Nunca olvidaré su mirada en aquel momento, ni el timbre de su voz, ni la determinación de todo su ser. En algunas palabras, muy sobrias, él me reveló el proyecto que quizá le costaría la vida.

—Me voy a... (prometí, y cumplo con mi promesa). Son cientos los muertos allí. La gente está rodeada desde hace casi un mes por los musulmanes, y ya no es posible entrar en esa zona ni salir de ella. Están desprovistos de todo, amenazados de exterminio, y sin sacerdote. No se les puede dejar sin sacramentos.

Puse mis manos entre las suyas, o mejor dicho las suyas entre las mías. Después de tragar saliva varias veces, logré decirle con voz velada:

—¿Y cómo atravesará las líneas enemigas?

El esboza una sonrisa. Sí, claro, yo hubiera debido pensarlo: todos los franciscanos de esta zona son “guerreros” vestidos de sayal.

—¿Sabe? Es mi país; nací en estas tierras... ¡Siempre existe alguna manera!

—¡La Gospa estará con usted!

—Bueno..., lleno el depósito y me voy volando.

—Bendígame antes de irse.

Él puso sus manos sobre mi cabeza y pronunció una hermosa fórmula croata de bendición que menciona a la Reina de la Paz. Y, sin agregar palabra... ¡se marchó!

Volví a ver a ese hermano muchos meses más tarde, ya que al regresar vino a celebrar la misa vespertina en Medjugorje. El Señor lo había protegido. El ha reanudado su ministerio en las cercanías, como si no hubiera pasado nada, y aún hoy en día celebra de vez en cuando los misterios de Dios para las muchedumbres de todas las naciones y lenguas que llegan a Medjugorje. ¿Cuál de todos esos peregrinos se imaginaría que ese humilde discípulo de Jesús, en todo semejante a cualquier otro sacerdote, ha merecido la corona del martirio? ¿Quién podría pensar, al recibir de sus manos el Cuerpo de Cristo, que estuvo a punto de ser dado por desaparecido? ¿Y que mañana, si “el pueblo” necesita la asistencia de su sacerdote, aun poniendo su vida en peligro, él no dudará un instante en dársela? Nadie sospecha que aquel que proclama el Evangelio detrás de un micrófono, con tal sobriedad de entonación y gestos, ha vivido hasta el extremo estas palabras de Jesús: “No hay amor más grande que dar la vida por los amigos”.
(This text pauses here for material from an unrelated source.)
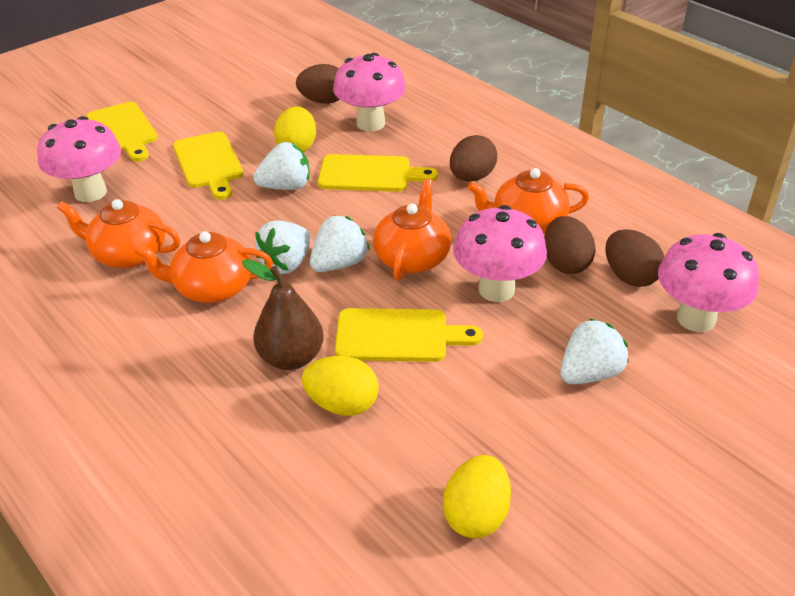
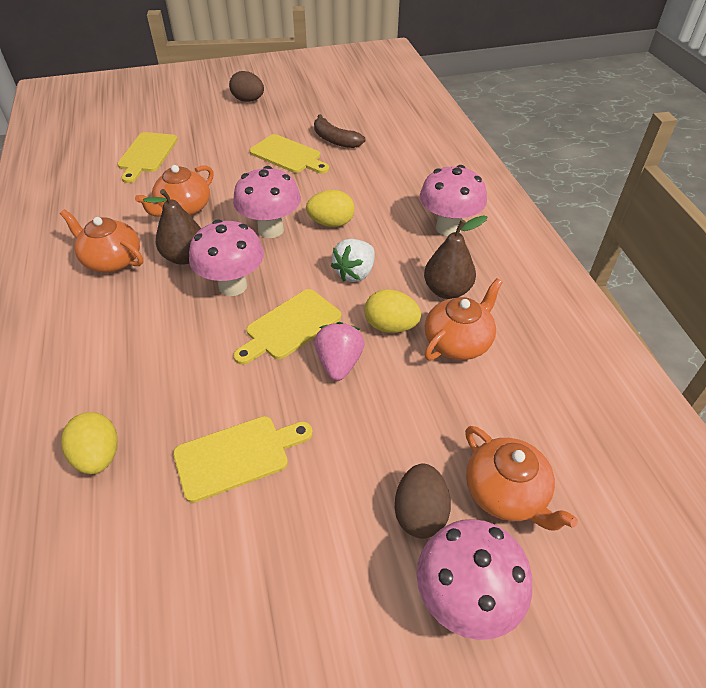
brown banana: none = 0 -> [314,114,365,148] = 1
brown egg: [296,64,340,104] [450,135,497,182] [544,216,596,274] [606,229,664,287] = 4 -> [229,71,264,102] [395,463,451,538] = 2
brown pear: [242,259,324,370] = 1 -> [143,189,201,265] [424,215,487,299] = 2
pink strawberry: none = 0 -> [314,322,365,381] = 1
white strawberry: [253,142,310,190] [255,220,311,274] [310,215,370,272] [560,318,629,384] = 4 -> [331,239,375,282] = 1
Tal es, desde hace siglos, la tradición de mis hermanos franciscanos en este país, tan fuertemente anclada en la memoria del pueblo croata. ¡Y honrarla hoy es para mí una gran alegría!.

MENSAJE DEL 25 DE JULIO DE 1997

“Queridos hijos, hoy os invito a responder a mi llamada a la oración. Deseo, queridos hijos, que en estos tiempos hagáis un lugar para la oración personal. Quiero guiaros hacia la oración del corazón. Solo así comprenderéis que vuestra vida está vacía sin la oración. Descubriréis el sentido de vuestra vida cuando hayáis descubierto a Dios en la oración. Por eso, hijos, abrid la puerta de vuestro corazón y comprenderéis que la oración es alegría sin la cual no podéis vivir. Gracias por haber respondido a mi llamada.”